もっと英会話を勉強しよう、と佐々木は決意した。
「お疲れ様〜」
遠くからリュックを背負った瀬田がやってきた。手を振っている。佐々木も力なく手を振る。
「しかし、クリスのおかげでなんとかなってよかったねー」
「はい。とても助かりました」
「今日の夜、クリスと一緒に夕ご飯に行かない? 美味しい
「わかりました。僕が行ってもいいんですか?」
「もちろん。多分クリスと私と佐々木さんと、後もう一人ドイツの時の同僚がいるかも。四人でちょうどいいでしょう」
「わかりました」
佐々木は立ち上がり、ポスターを剥がし始める。瀬田も手伝ってくれた。結構な枚数があるが、二人でやればそれなりに早く終わる。
「佐々木さん、お昼どうするの?」
「何も考えていませんでした」
「じゃあ、一緒に行きましょう。歩いてすぐのところに、美味しいシーフードレストランがあるの。ボストンといえばシーフード。行きましょう」
「わかりました。午後の講演まで余裕ありますしね」
剥がした紙の束を整理してリュックに入れ、たくさん使ったプッシュピンを元の場所に戻す。
瀬田について、そのまま会場の外に出た。
シーフードレストランは、本当にすぐ近くにあった。歩いて数分のところだった。
中に入ってみると、たくさんの人が待っていた。受付の近くにいた店員に聞いてみると、予約がない場合は1時間待ちらしい。そんなに待っていると午後の公園が始まってしまう。仕方がないので、外に出ることにした。瀬田は肩を落とし本当に残念そうな顔をしている。
お店の外に出て、日本から買ってきたガイドブックを開く。瀬田が横から本を覗き込む。佐々木達がいる場所からすぐの駅から地下鉄に乗って数駅行けば、ボストンで有名なクインシーマーケットというものがあるらしい。そこには、パンを入れ物にしたクラムチャウダーや、ロブスターロールなどが売っているらしい。それらの店はテイクアウトなのでそんなに時間がかからないだろうと予想できた。ボストンは結構な本数の地下鉄が走っているので、行って食べて帰ってきても午後の講演に間に合いそうだった。ロブスターロール、を見つけた時には、瀬田は佐々木が見てわかるほど気持ちが盛り上がっているようだった。

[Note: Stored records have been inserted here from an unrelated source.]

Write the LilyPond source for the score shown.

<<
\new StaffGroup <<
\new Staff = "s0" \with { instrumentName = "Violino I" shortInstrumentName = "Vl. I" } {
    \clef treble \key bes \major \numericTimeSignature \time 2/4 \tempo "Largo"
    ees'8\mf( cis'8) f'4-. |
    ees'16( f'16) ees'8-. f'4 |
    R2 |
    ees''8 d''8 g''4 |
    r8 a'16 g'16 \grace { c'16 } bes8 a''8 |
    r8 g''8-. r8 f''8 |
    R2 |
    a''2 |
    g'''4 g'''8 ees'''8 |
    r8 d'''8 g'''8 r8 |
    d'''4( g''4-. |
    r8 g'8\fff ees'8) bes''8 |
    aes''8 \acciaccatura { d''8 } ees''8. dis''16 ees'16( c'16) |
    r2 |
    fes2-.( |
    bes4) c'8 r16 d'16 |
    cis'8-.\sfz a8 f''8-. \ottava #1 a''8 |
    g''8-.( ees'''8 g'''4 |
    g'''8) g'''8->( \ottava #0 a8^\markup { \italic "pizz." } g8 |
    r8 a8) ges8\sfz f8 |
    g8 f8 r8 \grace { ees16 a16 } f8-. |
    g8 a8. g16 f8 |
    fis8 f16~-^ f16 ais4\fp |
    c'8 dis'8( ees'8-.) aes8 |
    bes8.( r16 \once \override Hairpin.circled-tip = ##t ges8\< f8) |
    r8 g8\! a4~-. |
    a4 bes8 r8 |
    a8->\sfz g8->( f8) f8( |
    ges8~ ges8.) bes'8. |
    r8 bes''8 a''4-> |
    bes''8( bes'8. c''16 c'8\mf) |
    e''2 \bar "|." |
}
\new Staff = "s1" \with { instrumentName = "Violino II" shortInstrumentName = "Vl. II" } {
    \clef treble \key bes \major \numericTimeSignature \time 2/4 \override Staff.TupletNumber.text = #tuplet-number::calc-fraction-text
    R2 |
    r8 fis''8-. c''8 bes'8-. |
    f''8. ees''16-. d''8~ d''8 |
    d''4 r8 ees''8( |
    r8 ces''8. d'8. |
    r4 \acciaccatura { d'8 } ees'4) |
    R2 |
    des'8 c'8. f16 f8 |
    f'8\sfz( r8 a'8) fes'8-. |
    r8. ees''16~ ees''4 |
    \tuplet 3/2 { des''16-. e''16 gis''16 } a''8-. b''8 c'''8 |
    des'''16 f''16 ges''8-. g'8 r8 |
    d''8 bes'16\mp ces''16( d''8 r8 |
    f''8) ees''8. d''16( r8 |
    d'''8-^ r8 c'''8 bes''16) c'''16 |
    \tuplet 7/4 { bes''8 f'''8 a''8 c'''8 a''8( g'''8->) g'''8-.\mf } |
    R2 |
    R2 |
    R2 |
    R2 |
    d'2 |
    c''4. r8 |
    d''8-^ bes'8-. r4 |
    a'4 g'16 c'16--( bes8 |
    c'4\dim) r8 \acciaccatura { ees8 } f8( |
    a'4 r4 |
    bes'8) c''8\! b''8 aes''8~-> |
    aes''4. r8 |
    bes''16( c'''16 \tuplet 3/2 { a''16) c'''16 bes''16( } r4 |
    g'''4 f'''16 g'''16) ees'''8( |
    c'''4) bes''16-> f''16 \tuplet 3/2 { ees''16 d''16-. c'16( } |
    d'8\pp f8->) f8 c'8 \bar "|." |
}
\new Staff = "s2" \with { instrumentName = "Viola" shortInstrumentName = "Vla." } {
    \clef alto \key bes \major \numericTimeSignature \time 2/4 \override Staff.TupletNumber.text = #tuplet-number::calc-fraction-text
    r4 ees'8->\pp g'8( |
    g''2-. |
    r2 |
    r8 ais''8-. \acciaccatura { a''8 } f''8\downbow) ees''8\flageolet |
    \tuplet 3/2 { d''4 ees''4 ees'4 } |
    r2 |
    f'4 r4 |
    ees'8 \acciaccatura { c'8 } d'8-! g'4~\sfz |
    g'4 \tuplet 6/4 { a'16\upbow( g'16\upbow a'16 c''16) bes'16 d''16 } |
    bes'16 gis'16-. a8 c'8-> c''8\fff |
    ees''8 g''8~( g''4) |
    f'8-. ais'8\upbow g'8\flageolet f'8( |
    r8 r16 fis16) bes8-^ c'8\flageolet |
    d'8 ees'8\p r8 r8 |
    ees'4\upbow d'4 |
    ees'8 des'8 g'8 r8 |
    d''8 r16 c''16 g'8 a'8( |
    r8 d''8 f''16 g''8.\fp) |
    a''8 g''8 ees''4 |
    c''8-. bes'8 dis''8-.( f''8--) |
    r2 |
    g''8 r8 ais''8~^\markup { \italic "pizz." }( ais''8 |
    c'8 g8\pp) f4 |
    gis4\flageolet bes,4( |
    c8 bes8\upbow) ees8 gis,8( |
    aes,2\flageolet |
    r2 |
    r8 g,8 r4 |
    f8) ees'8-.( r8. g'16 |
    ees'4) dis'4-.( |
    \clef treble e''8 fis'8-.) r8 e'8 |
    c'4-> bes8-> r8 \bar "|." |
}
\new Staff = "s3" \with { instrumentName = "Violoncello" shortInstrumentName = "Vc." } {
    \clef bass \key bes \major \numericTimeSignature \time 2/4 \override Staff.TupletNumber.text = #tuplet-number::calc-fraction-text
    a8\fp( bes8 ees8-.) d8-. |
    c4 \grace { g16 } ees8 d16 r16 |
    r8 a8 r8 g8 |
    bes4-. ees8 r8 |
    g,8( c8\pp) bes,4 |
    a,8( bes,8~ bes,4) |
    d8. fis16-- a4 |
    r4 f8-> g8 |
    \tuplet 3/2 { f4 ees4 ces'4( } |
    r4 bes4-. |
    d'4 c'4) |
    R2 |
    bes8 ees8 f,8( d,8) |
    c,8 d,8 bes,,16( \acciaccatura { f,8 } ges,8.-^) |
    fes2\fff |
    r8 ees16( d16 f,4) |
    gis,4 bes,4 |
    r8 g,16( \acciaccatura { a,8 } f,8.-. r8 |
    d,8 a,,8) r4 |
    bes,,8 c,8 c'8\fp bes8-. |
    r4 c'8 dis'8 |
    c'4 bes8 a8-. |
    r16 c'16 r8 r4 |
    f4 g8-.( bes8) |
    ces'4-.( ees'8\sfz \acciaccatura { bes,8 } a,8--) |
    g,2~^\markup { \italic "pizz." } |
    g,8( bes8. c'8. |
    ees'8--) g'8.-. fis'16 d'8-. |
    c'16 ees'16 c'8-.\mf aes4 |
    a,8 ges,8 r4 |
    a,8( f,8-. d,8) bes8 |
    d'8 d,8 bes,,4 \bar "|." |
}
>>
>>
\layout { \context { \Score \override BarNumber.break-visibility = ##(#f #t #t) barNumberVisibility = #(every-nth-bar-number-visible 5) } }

「よし、このクインシーマーケットに行って、さっと買って、パッと食べましょう!」
瀬田が急いで歩く後を、佐々木は追いかける形になった。
クインシーマーケットで、佐々木はパン容器付きクラムチャウダー、瀬田はロブスターロールを食べていた。
クインシーマーケットはボストン中心にある古い建物で、入り口は古代ローマ時代のような円柱を並べてある。中を入るとフードコートになっており、ロブスターロールのお店とクラムチャウダーのお店は異なるお店だった。二人でそれぞれ注文したものを受け取った後、建物中央の食事スペースのテーブルに座った。
佐々木が食べているクラムチャウダーは、硬めの丸いパンの真ん中を大きくくり抜き、その空いた場所にたっぷりのクラムチャウダーが入っている。シチューのような味で、食べると濃厚な貝の味がする。一緒にもらったオイスタークラッカーを入れると、サクサクのクラッカーがしっとりとクラムチャウダーを吸い柔らかくなる。オイスタークラッカーにはオイスター成分は入っていないそうだが、入れるとその硬さと塩味がクラムチャウダーのアクセントになり、とても美味しかった。
瀬田はロブスターロールを一心不乱としか言いようのない熱心さで食べていた。
「ふう。ロブスターロール、とても美味しいよ。味見する?」
「いえ、いいです」
そう言って瀬田が端っこを切って渡そうとする。しかし佐々木は断った。女性とそういうことをするのはあまりにも慣れていないため、断るしかできなかった。
午後の講演の開始時間がだんだんと近づいてきていたので、二人ともほとんど何もしゃべらずに、黙々と食べていた。